__WHAT TO WORK ON__
Give back all of the data exactly, with every picture omitted.

__PROVIDED DATA__

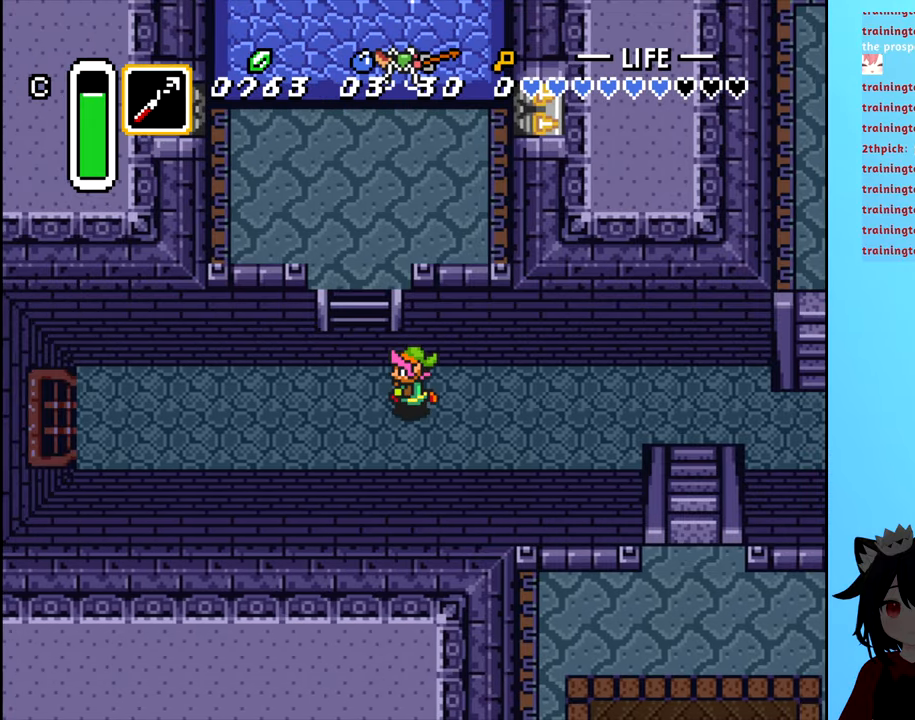
{"buttons": ["DPAD_UP"], "events": [[117, "DPAD_UP", "down"], [134, "DPAD_LEFT", "up"], [350, "A", "down"], [484, "A", "up"]]}
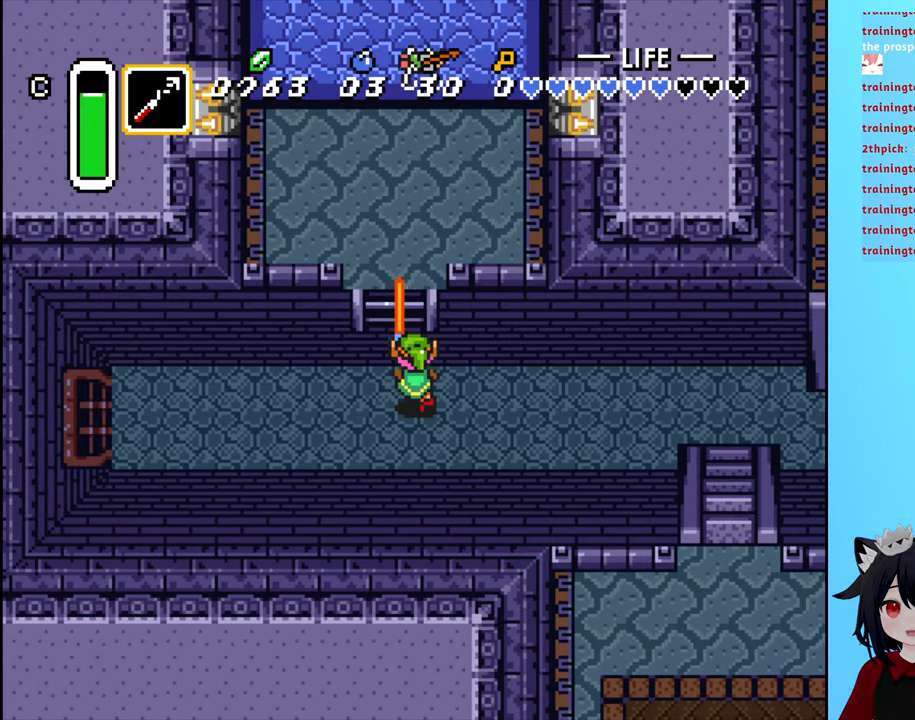
{"buttons": [], "events": [[117, "DPAD_UP", "up"]]}
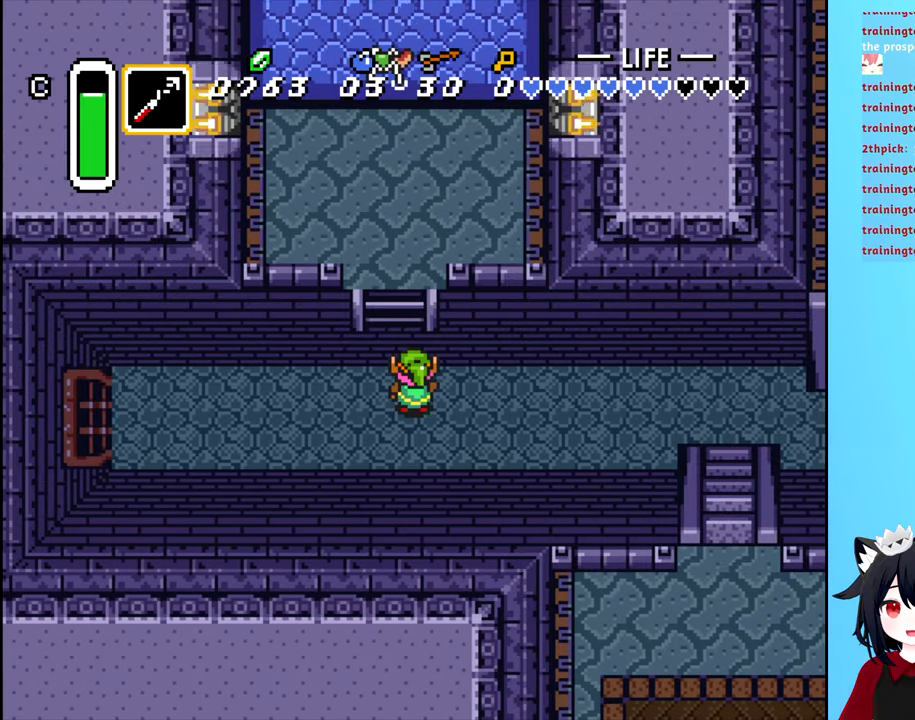
{"buttons": ["DPAD_RIGHT"], "events": [[267, "DPAD_RIGHT", "down"]]}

__THE ANSWER__
{"buttons": ["DPAD_UP"], "events": [[117, "DPAD_UP", "down"], [134, "DPAD_LEFT", "up"], [350, "A", "down"], [484, "A", "up"]]}
{"buttons": [], "events": [[117, "DPAD_UP", "up"]]}
{"buttons": ["DPAD_RIGHT"], "events": [[267, "DPAD_RIGHT", "down"]]}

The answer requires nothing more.